Crucially, that 2016 success ensured that she would receive some much-needed funding from Sport Ireland which would help ease the strain of juggling two jobs with her boxing.
“It will help change the colour of that medal I just got,” she said. “It will push me even more so I can come back and get that gold.”
Two years later she did just that, winning the world title in New Delhi. She was as good as her word.
Since then? Well, you know yourself. Just the two Olympic gold medals.
She didn’t even need to win that second one to earn herself a place in our 2024 roll of honour because when she beat Colombia’s Angie Valdes Pana by a unanimous decision in her quarter-final, on the last day of July, she helped herself to a slice of Irish sporting history – she became only our fourth athlete and our first woman to win medals in two Olympic Games.
At that point, the exalted club consisted only of Pat O’Callaghan (1928 and 1932), boxer Paddy Barnes (2008 and 2012) and rower Paul O’Donovan (2016 and 2021), Fintan McCarthy adding his name to the list two days later when he teamed up with O’Donovan to win yet more rowing gold.
So, once Harrington reached the final, she turned silver in to gold once more – beating, of all people, Wenlu Yang.

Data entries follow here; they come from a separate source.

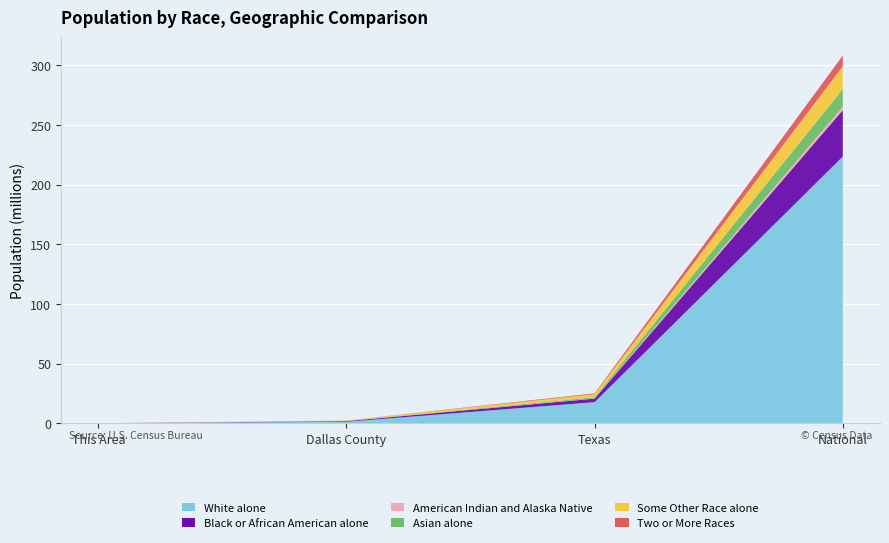

Reading left to right, list all the values displayed in this chart.

White alone: This Area=717	Dallas County=1267861	Texas=17701552	National=223553265
Black or African American alone: This Area=3772	Dallas County=528200	Texas=2979598	National=38929319
American Indian and Alaska Native: This Area=20	Dallas County=17133	Texas=170972	National=2932248
Asian alone: This Area=22	Dallas County=119250	Texas=964596	National=14674252
Some Other Race alone: This Area=174	Dallas County=367610	Texas=2628186	National=19107368
Two or More Races: This Area=91	Dallas County=66863	Texas=679001	National=9009073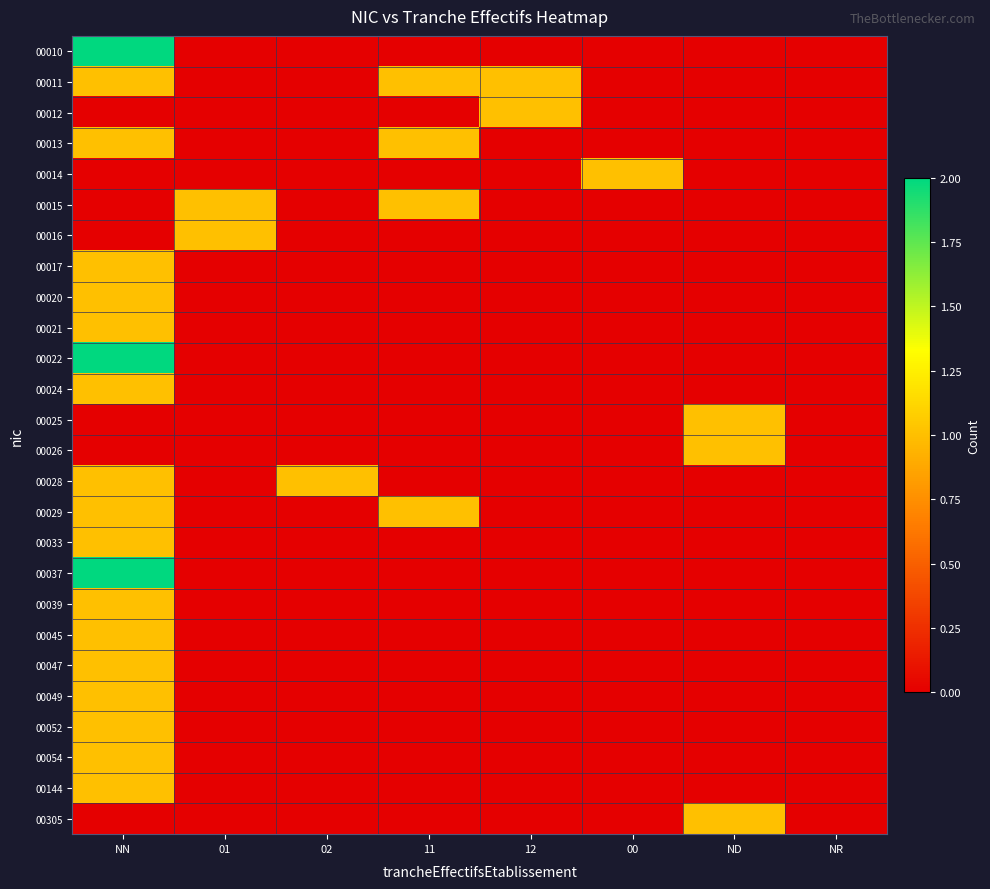

At how many categories does at least one series exceed 1?

1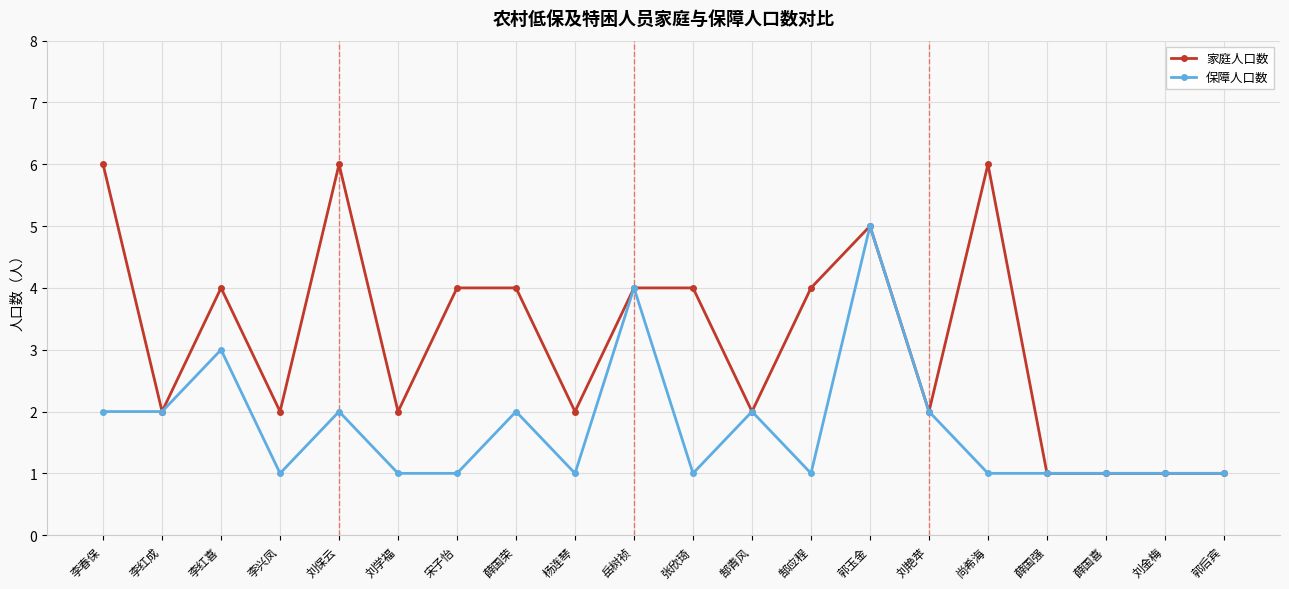

The 家庭人口数 series shows 3 at 郜青风. True or false?

False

She could be forgiven for admitting that she barely remembered that 2016 fight, the intervening years having been rather busy. But on a never-to-be-forgotten late night at Roland Garros, the bulk of the crowd roaring Harrington on, she reversed that result from eight years earlier to strike gold yet again.
“To get to the Olympics is a mountain in itself, and then when you get there to set foot on to a podium is a massive, massive mountain,” she said.
“To see your nation’s flag at the top of the podium, that’s just special, because there’s not many people in the world who get to do it and I know I’m doing it twice now.
“A lot of the time people don’t know when to finish, so I’m happy that I am making that decision to finish it this way, my way, and go out as a double Olympic champion.”
Safe to say, Kellie Harrington is somebody.
* Lest it looks like we’ve forgotten Mona McSharry’s brilliant 100m breaststroke bronze, she was already on our 2024 roll of honour after her outstanding performances back in February – and each sportswoman can only win one monthly award in the year. But their achievements through the year are taken in to account when the overall winner is decided – so, needless to say, McSharry’s Olympic medal will be added to her 2024 accomplishments.
Previous monthly winners: December: Fionnuala McCormack (Athletics); January: Lucy Mulhall (Rugby); February: Mona McSharry (Swimming); March: Rachael Blackmore (Horse racing); April: Róisín Ní Riain (Swimming); May: Rhasidat Adeleke (Athletics); June: Ciara Mageean (Athletics).